Phu Phra Bat historical park in Udon Thani province in the North East of Thailand is a forested hill with natural rock formations shaped as caves with large rocky overhangs. The caves were used by ancient man as shelter and as temples where Buddha images were enshrined.
What makes this site unique, is that it contains traces of several different civilizations and cultures spanning thousands of years. The hill contains traces of prehistoric man, the Dvaravati period and Khmer presence.
The sandstone rock on top of the hill has been cut out during many centuries by glacier movement, wind and rain. Some of the rock formations provide natural shelter, others were carved into by man thousands of years ago creating cave like structures. Many of the rock formations harbour ancient Buddha images and served as ancient wats (Buddhist temples).
Prehistoric rock paintings
Thousands of years ago, prehistoric man wandered around in this area. They left behind rock paintings made in red color depicting various animals and people. As the sandstone is fairly easy to carve, rooms were cut out some of the rocks to create shelters.
During the early days of Buddhism, the rock formations were used by travelling monks, providing them with shelter. A number of very old Buddha images placed in the caves shows the caves were used as ancient temples.
Dvaravati era temples
Boundary pillars from the Dvaravati period can still be found today at Phu Phra Bat. These pillars (or sema stones) mark the sacred area of the Dvaravati temples that existed here some 1200 years ago. The boundary pillars are decorated with depictions of apsaras, female spirits from ancient Hindu mythology. Some of the natural rock formations like the famous Hor Nang Usa rock were used as places for meditations during the Dvaravati era.
During the height of power of the Khmer empire some 10 centuries ago, the Khmer carved Buddha images into the rocks.

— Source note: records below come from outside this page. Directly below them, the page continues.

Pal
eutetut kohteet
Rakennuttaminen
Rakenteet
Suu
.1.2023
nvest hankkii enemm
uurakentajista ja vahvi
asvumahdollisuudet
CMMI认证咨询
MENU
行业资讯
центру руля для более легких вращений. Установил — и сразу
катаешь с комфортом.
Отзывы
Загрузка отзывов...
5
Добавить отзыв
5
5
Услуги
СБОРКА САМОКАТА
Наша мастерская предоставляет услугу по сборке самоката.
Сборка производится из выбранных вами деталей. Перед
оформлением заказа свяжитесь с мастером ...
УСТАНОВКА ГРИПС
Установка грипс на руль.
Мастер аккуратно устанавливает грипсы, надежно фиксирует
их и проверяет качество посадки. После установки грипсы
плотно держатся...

The Wat Phra Phutthabat Bua Bok temple in the historical park is an important site for Buddhists in the North East. This temple contains a footprint of the Buddha.
The park contains a total of 68 historic structures, most of which are prehistoric or ancient Buddhist temples. Recognizing the importance of Phu Phra Bat historical park, it was put on UNESCO’s tentative list for consideration as a future World Heritage Site.

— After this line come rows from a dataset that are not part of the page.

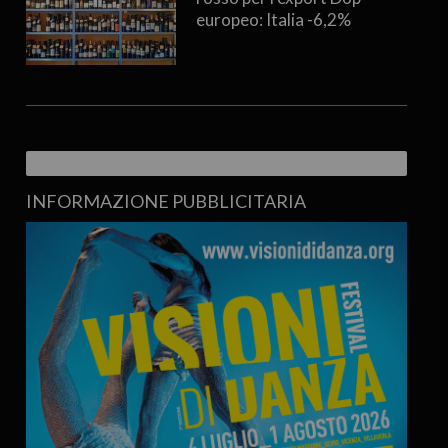
europeo: Italia -6,2%
INFORMAZIONE PUBBLICITARIA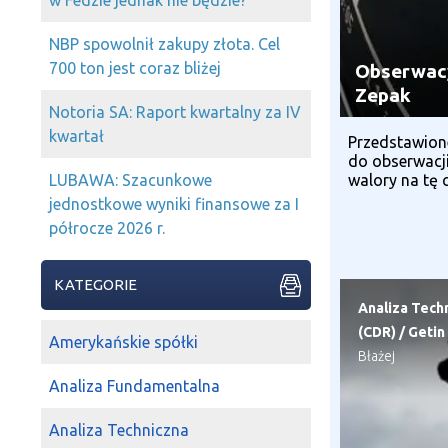
w Fedzie jednak nie będzie?
NBP spowolnił zakupy złota. Cel
700 ton jest coraz bliżej
Obserwacyj
Zepak
Notoria SA: Raport kwartalny za IV
kwartał
Przedstawione
do obserwacji
walory na tę c
LUBAWA: Szacunkowe
jednostkowe wyniki finansowe za I
półrocze 2026 r.
KATEGORIE
Analiza Tech
(CDR)
/
Getin
Amerykańskie spółki
Błażej
Analiza Fundamentalna
Analiza Techniczna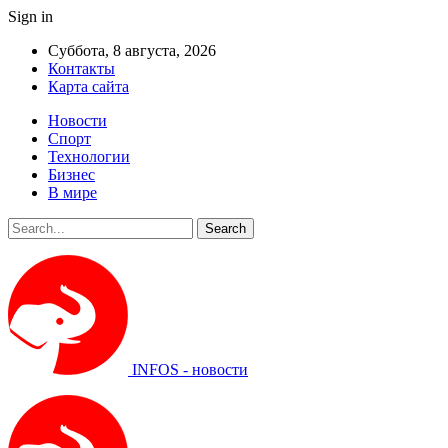
Sign in
Суббота, 8 августа, 2026
Контакты
Карта сайта
Новости
Спорт
Технологии
Бизнес
В мире
INFOS - новости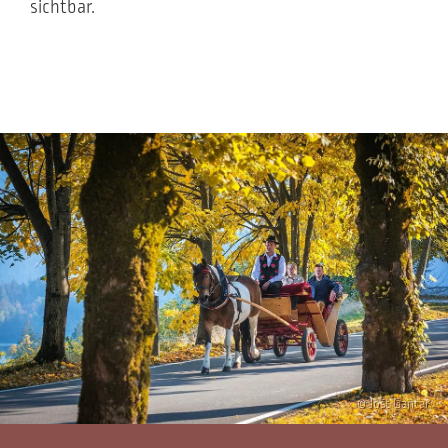
sichtbar.
© Jošt Gantar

A number of walking trails have been been made through the park and there are a number of view points, from where visitors will have great scenic views of the surrounding area. Phu Phra Bat is set in a beautiful, natural and relaxing environment. Wear comfortable shoes like sneakers and bring plenty of water.
How to get to Phu Phra Bat historical park
Phu Phra Bat is located in Udon Thani province in North East Thailand, not far from the border with Laos to the North. The park can be reached from the provincial capital Udon Thani (about 60 kilometers) or from Nong Khai (about 50 kilometers). The most convenient way to get there from either town is to hire a taxi for the day. Most hotels will be able to book one for you. Agree on the price before leaving.
Opening hours & admission
The park is open daily from 8 am until 6 pm. At the visitor center you can get information about the park and the walking trails through the park. Admission is 100 Thai Baht per person.